» **WHAT TO PRODUCE**
Can you copy the Ruby regex forum thread below word for word, starting with "and this would" and going on through "the result lines?"?

» **SELECTED TEXT**
▼
Reputation: 2745
I want to make an array of results from a string like this one, using a regular expression:
results|foofoofoo\nresults|barbarbarbar\nresults|googoogoo\ntimestamps||friday
Here’s my regex as it stands. It works in Sublime Text’s regex search but not in Ruby:
(results)\|.*?\\n(?=((results\|)|(timestamps\|\|)))
and this would be the desired result:
1. results|foofoofoo
2. results|barbarbar
3. results|googoogoo
Instead I’m getting these weird returns, and I can’t understand it. Why does this not select the result lines?
Match 1
1. results
2. results|
3. results|
4.
Match 2
1. results
2. results|
3. results|
4.
Match 3
1. results
2. timestamps||
3.
4. timestamps||
Here’s the actual code using the regex:
#create new lines for each regex'd line body with that body set as the raw attribute
host_scan.raw.scan(/(?:results)\|.*?\\n(?=((?:results\|)|(?:timestamps\|\|)))/).each do |body|
@lines << Line.new({:raw => body})
end
Upvotes: 0
Views: 147
Reputation: 2745
The answer turned out to lie in the parentheses. Wrapping in parentheses caused it to return the entire match instead of just the tail delimiter.
host_scan.raw.scan(/((?:results\|.*?\\n)(?=(?:results\|)|(?:timestamps\|\|)))/).each do |body|
@lines << Line.new({:raw => body})
end
Upvotes: 0
Reputation: 160551
Rather than jump to a regex, which is a much more complicated way to get at the data, use split("\n")
.
text = "results|foofoofoo\nresults|barbarbarbar\nresults|googoogoo\ntimestamps||friday"
▲
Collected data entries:
▼
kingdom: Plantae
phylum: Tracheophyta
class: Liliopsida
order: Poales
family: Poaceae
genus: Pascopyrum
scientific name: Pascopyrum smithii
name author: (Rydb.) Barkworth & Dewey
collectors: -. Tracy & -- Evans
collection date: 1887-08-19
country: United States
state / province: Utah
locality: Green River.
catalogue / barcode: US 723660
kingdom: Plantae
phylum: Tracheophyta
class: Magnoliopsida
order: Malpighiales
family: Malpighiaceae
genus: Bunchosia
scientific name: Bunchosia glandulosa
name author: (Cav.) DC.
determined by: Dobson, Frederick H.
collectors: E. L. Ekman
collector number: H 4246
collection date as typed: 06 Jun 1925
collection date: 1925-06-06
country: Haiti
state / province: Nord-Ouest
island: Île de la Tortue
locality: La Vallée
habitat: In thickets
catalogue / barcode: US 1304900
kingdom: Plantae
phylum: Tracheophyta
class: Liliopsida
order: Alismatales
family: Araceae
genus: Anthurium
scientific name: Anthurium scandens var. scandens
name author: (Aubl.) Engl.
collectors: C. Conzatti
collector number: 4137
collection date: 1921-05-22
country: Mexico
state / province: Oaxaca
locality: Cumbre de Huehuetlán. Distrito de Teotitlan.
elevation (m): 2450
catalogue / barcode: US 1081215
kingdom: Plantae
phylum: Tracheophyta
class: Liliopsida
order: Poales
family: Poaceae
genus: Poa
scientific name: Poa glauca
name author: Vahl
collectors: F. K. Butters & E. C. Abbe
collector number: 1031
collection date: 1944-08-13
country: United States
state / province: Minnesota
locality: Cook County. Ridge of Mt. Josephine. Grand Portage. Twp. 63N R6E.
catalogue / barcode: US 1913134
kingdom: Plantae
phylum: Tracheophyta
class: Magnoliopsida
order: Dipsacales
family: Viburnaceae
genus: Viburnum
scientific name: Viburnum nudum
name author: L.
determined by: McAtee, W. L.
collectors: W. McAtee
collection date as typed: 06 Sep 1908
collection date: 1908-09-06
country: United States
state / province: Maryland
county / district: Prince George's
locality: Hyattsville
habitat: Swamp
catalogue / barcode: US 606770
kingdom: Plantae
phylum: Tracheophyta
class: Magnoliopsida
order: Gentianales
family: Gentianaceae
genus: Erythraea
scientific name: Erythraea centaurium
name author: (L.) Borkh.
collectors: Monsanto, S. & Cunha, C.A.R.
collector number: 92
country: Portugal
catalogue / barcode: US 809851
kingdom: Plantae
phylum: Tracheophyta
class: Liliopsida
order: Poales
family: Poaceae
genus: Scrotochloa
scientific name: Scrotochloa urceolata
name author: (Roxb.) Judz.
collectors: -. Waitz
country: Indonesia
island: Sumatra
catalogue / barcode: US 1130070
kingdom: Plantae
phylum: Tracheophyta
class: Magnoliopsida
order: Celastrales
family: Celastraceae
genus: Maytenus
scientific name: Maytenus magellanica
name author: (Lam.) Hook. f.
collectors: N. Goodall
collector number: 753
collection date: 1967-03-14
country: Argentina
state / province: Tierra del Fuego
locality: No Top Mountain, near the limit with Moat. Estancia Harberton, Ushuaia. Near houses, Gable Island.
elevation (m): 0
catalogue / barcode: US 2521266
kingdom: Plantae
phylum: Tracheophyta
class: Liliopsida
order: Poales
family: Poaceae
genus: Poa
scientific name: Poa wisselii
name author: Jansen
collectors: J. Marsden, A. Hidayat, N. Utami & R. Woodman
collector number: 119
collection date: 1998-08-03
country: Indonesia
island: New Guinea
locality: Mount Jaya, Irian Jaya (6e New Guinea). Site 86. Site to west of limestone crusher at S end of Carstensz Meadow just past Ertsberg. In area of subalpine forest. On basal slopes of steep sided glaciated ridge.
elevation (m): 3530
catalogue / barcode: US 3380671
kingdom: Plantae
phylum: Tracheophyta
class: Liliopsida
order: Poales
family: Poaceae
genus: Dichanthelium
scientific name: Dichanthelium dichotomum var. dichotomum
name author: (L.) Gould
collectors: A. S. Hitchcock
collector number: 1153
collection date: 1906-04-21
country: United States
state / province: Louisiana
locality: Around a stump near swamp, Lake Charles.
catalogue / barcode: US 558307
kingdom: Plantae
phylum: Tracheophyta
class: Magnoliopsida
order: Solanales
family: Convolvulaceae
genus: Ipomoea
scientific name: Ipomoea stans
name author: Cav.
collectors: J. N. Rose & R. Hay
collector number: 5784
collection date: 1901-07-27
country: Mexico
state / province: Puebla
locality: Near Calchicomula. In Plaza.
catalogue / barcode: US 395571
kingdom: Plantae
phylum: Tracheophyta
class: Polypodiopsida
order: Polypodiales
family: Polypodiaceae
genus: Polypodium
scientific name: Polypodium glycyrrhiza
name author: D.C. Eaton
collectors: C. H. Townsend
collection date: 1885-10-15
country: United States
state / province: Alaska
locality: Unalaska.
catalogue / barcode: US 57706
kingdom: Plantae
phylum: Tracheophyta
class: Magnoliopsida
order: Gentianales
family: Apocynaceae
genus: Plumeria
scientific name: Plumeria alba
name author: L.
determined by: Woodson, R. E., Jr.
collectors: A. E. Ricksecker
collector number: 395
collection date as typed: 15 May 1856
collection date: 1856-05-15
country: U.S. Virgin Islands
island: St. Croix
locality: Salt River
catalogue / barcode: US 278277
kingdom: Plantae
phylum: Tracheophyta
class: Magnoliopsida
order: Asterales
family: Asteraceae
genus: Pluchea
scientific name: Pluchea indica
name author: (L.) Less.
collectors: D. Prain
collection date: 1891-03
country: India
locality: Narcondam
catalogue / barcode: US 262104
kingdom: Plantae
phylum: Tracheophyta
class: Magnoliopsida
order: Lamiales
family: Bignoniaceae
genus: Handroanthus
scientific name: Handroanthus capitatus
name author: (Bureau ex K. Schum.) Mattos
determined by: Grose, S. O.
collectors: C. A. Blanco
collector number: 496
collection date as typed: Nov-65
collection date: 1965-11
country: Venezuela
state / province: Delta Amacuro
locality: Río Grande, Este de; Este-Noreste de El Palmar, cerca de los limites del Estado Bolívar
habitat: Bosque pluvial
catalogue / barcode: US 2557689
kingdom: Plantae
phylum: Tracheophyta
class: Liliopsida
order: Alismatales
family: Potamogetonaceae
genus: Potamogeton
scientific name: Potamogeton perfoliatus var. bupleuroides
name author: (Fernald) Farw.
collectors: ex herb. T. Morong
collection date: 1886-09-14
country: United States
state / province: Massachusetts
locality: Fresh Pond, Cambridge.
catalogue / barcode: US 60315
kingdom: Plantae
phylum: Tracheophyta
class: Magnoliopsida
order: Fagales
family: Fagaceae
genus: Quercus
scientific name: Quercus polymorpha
▲
» **COMPLETED TASK**
and this would be the desired result:
1. results|foofoofoo
2. results|barbarbar
3. results|googoogoo
Instead I’m getting these weird returns, and I can’t understand it. Why does this not select the result lines?